> _Exercise_
Of the entries below, copy only those lines that contain the word "thumb".

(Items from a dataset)

....................

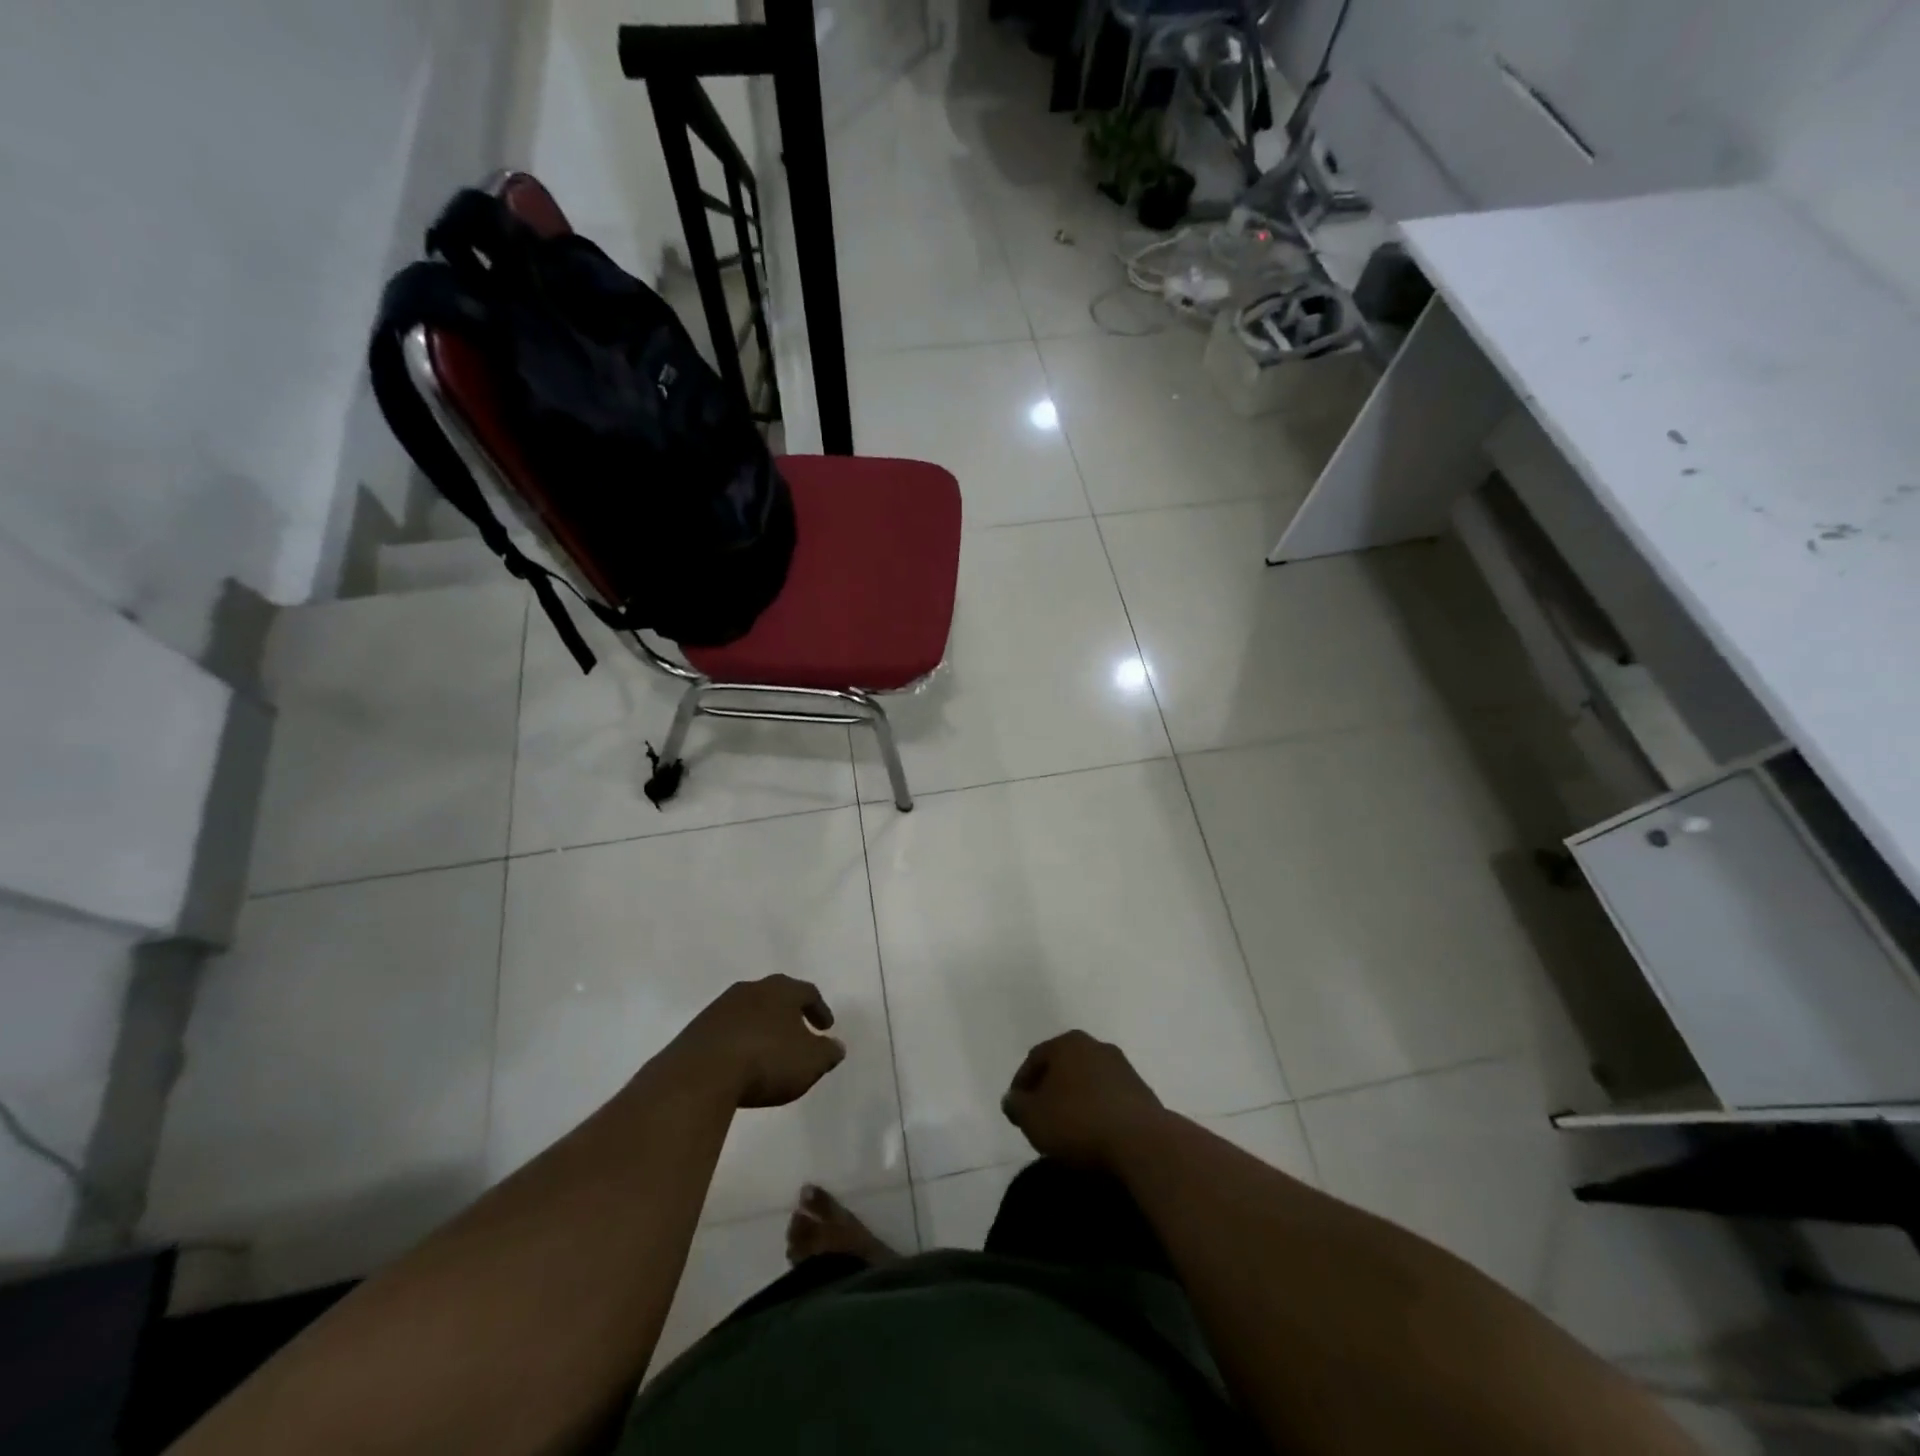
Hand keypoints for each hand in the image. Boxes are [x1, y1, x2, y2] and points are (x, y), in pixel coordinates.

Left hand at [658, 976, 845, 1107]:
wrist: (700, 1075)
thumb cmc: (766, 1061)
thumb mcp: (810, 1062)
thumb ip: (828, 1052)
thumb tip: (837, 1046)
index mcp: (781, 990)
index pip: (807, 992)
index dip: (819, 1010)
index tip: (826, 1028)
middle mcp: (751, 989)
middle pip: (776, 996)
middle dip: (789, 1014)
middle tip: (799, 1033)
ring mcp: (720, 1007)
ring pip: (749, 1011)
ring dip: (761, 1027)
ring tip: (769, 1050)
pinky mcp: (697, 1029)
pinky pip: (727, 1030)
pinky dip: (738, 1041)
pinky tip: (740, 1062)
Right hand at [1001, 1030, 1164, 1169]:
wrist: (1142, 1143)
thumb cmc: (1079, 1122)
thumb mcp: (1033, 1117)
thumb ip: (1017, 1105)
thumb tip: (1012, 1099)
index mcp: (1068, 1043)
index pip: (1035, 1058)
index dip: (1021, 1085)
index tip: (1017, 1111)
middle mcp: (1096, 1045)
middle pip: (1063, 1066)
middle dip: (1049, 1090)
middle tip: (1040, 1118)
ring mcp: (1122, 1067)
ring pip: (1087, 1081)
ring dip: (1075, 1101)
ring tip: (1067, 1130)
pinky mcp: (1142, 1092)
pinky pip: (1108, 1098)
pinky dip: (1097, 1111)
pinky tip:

....................

> _Task result_
thumb cmc: (766, 1061)
thumb mcp: (810, 1062)
thumb ip: (828, 1052)
thumb tip: (837, 1046)
thumb cmc: (1079, 1122)
thumb mcp: (1033, 1117)
thumb ip: (1017, 1105)
thumb tip: (1012, 1099)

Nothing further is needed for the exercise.